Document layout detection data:
|---|

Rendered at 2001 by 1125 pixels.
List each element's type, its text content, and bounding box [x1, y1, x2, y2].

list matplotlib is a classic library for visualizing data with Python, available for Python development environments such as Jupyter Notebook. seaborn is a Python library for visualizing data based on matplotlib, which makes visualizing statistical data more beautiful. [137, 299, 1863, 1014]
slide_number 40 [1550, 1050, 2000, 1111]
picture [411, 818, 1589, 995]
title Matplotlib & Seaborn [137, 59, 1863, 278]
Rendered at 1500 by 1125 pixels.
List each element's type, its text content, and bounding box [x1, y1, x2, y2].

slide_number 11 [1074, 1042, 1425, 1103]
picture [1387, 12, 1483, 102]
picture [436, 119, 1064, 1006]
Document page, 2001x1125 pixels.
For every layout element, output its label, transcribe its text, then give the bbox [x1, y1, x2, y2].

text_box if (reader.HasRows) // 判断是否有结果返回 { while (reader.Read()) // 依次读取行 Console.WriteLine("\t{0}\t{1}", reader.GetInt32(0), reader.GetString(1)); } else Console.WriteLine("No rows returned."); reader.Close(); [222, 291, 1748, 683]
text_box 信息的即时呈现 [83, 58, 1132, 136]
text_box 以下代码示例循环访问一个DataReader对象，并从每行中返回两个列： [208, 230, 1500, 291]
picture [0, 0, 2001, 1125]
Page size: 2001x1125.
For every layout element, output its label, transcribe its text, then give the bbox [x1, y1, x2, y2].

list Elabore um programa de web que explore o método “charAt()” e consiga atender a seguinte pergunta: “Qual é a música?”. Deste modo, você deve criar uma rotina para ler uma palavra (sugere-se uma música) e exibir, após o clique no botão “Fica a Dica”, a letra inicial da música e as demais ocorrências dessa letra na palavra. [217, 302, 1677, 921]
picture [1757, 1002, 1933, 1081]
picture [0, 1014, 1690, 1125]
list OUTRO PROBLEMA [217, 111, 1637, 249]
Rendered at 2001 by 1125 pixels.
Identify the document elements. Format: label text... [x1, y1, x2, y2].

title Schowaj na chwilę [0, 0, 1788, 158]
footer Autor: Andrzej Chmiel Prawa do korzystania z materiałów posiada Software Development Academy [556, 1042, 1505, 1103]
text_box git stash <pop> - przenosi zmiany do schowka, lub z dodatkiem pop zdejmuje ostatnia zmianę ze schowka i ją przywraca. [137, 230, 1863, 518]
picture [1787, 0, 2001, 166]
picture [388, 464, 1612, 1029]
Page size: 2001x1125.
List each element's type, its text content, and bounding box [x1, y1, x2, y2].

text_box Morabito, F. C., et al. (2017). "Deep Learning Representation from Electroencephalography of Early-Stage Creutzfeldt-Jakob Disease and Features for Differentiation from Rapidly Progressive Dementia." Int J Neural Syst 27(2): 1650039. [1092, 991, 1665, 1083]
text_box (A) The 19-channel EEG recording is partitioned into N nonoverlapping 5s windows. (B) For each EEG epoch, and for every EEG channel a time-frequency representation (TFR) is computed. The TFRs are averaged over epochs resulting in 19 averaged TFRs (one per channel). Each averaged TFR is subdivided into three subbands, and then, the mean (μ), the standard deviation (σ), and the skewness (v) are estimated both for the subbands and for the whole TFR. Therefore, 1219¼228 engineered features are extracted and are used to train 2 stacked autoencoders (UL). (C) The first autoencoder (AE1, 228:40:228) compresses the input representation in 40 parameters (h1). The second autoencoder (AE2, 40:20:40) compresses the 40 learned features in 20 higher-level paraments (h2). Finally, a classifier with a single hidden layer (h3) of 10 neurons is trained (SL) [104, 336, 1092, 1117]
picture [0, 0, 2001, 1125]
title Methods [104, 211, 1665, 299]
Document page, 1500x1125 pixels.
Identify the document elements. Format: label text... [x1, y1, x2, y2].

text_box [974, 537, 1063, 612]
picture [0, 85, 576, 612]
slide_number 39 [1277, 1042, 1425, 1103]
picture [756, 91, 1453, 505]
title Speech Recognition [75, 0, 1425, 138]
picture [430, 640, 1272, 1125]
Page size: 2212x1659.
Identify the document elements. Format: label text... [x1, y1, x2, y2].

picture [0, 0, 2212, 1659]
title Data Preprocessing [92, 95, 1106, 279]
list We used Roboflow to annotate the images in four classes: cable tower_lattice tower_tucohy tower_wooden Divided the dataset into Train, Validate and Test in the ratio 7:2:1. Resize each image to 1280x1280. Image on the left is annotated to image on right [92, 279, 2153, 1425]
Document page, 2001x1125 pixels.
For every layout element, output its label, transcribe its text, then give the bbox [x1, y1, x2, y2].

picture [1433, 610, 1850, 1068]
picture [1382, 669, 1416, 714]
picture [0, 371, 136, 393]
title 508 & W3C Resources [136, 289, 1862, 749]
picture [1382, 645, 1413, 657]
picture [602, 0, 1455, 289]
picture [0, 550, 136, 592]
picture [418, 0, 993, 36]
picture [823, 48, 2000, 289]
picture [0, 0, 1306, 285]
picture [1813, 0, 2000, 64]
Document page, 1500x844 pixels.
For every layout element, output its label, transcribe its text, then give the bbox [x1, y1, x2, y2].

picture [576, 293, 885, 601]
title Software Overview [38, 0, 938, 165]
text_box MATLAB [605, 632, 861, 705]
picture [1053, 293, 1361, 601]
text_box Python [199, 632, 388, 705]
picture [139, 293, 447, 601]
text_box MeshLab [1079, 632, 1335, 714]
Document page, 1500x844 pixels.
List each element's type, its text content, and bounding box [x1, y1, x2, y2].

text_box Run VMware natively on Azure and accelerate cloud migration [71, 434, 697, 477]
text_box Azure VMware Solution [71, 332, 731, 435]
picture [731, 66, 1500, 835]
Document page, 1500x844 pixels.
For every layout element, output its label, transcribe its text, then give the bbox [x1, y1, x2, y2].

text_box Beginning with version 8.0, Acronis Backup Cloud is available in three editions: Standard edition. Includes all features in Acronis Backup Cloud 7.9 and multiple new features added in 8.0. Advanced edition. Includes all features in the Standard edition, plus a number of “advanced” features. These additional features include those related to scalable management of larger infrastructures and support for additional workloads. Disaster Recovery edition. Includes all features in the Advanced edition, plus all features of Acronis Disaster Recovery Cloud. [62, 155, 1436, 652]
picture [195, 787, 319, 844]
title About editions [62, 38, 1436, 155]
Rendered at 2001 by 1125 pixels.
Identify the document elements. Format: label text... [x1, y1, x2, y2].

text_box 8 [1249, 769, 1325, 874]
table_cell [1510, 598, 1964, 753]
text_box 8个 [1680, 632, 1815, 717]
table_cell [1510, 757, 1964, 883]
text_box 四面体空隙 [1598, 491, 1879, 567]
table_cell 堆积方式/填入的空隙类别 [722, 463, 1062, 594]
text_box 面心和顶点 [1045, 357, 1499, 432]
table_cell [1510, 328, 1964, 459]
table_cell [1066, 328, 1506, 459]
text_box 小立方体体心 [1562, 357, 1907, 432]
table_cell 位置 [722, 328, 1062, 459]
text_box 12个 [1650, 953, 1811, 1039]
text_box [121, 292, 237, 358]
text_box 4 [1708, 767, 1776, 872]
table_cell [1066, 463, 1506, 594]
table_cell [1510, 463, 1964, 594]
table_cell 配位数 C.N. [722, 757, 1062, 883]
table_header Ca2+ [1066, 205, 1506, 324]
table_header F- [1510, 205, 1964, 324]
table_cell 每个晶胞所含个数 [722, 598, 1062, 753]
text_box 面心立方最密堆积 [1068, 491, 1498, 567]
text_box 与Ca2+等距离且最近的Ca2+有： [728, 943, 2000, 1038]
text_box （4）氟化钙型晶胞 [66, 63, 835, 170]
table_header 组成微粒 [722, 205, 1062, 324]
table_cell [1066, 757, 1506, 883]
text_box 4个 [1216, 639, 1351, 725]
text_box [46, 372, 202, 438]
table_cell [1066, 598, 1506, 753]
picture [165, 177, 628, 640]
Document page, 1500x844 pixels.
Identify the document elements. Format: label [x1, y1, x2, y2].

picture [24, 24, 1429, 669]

|---|

**Exercise:**
Look above for the line that contains "Identify the document elements. Format: label [x1, y1, x2, y2].". That line and every line after it through the end of the data must be written out exactly, with nothing else.

**Response area:**
Identify the document elements. Format: label [x1, y1, x2, y2].

picture [24, 24, 1429, 669]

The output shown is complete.